En este caso, el agente se habría derramado a bordo, sin vertido al mar. Según el procedimiento, el buque debe comunicar al centro de control de salvamento marítimo la emergencia, que tras avisar a capitanía marítima y demás actores, pondrá en prealerta al regimiento Nuclear, Biológico y Químico, NBQ Valencia 1.

A continuación, el Centro de Operaciones y Vigilancia de Acción Marítima de la Armada pre-alerta a la sección NBQ del Tear, y se activa el plan marítimo nacional. optando por enviar el buque a una zona de fondeo clara y convocar el órgano de crisis.

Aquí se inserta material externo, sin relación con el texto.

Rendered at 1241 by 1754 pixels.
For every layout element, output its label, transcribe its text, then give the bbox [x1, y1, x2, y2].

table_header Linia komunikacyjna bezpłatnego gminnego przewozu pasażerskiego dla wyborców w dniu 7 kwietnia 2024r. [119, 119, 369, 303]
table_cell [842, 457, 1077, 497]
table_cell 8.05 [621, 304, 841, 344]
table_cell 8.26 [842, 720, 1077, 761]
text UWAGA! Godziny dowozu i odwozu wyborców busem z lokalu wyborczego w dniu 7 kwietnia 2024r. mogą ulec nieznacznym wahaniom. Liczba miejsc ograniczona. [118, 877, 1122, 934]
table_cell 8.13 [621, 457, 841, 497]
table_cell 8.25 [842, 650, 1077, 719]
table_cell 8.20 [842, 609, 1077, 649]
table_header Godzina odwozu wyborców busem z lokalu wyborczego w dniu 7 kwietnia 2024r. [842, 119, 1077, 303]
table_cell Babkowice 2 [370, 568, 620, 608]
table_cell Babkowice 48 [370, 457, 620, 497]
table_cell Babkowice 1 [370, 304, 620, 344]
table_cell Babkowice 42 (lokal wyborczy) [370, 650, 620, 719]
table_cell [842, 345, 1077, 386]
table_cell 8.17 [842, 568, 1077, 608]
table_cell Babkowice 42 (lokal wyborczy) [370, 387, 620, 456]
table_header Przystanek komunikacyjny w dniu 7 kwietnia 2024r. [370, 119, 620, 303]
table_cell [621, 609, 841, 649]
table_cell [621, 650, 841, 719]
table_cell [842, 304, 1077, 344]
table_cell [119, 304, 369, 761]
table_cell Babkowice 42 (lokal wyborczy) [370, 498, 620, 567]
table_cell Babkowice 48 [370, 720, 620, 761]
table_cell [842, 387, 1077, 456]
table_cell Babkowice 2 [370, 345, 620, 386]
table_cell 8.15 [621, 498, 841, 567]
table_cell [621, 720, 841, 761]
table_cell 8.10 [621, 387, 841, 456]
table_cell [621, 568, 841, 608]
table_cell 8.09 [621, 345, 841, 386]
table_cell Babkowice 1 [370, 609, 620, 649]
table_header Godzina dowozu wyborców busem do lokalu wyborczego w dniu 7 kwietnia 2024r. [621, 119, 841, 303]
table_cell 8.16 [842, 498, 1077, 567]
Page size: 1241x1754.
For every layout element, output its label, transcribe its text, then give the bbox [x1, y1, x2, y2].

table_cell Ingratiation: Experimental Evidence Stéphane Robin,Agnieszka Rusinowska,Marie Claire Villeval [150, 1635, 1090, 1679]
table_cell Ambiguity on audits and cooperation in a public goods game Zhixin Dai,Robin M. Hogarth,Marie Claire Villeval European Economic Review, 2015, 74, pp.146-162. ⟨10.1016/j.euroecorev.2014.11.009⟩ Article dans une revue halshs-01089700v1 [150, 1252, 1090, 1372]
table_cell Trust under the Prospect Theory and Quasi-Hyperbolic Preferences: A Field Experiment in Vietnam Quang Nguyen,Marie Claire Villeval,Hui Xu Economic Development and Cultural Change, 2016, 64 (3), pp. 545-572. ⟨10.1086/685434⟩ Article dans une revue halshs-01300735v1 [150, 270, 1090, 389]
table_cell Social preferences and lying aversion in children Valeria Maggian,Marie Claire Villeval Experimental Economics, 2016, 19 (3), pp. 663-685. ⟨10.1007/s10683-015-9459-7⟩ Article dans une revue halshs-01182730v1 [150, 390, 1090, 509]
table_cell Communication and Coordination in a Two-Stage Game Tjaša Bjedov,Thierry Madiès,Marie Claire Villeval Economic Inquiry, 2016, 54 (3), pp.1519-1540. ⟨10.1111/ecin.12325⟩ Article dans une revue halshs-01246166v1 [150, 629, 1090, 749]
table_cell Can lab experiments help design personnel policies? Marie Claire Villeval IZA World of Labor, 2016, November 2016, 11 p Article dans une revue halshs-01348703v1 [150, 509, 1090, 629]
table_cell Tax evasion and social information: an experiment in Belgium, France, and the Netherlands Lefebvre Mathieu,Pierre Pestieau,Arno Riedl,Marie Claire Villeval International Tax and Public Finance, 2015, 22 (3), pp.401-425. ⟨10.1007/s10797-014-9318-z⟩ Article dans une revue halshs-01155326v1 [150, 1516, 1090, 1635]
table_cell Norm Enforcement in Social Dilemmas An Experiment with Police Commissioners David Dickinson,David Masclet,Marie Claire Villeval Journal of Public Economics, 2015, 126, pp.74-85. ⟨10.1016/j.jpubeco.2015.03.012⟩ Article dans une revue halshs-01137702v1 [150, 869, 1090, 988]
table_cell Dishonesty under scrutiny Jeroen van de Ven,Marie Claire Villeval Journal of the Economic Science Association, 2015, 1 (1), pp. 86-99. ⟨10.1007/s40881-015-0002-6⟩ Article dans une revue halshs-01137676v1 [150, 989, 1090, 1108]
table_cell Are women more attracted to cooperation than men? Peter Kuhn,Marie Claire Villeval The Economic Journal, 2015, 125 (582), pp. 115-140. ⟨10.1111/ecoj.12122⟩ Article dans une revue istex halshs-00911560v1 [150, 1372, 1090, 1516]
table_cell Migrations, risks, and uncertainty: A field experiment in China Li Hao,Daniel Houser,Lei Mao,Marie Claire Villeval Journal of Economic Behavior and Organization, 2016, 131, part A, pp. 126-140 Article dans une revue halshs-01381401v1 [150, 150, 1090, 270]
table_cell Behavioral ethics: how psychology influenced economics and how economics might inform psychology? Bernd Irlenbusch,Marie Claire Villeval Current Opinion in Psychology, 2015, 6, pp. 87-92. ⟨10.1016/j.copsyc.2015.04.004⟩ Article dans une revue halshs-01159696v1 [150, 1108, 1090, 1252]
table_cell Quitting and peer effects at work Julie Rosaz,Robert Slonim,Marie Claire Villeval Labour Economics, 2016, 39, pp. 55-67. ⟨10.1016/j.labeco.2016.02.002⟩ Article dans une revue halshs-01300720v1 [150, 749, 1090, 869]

Tras la toma de datos del equipo de evaluación y el posterior análisis se decidiría la evacuación buque, excepto la imprescindible para maniobrar, y la entrada a una zona delimitada y restringida para su descontaminación.

Esta actividad, enmarcada en el ejercicio Marsec-21, ha servido para reforzar las relaciones de coordinación, colaboración y cooperación entre las administraciones competentes en el ámbito de la seguridad marítima.

La idea era comprobar la capacidad de la Fuerza de Acción Marítima, en la planificación y conducción de operaciones destinadas a proteger los espacios marítimos de interés, depurar protocolos de conducción de operaciones y reforzar las relaciones entre la comunidad marítima.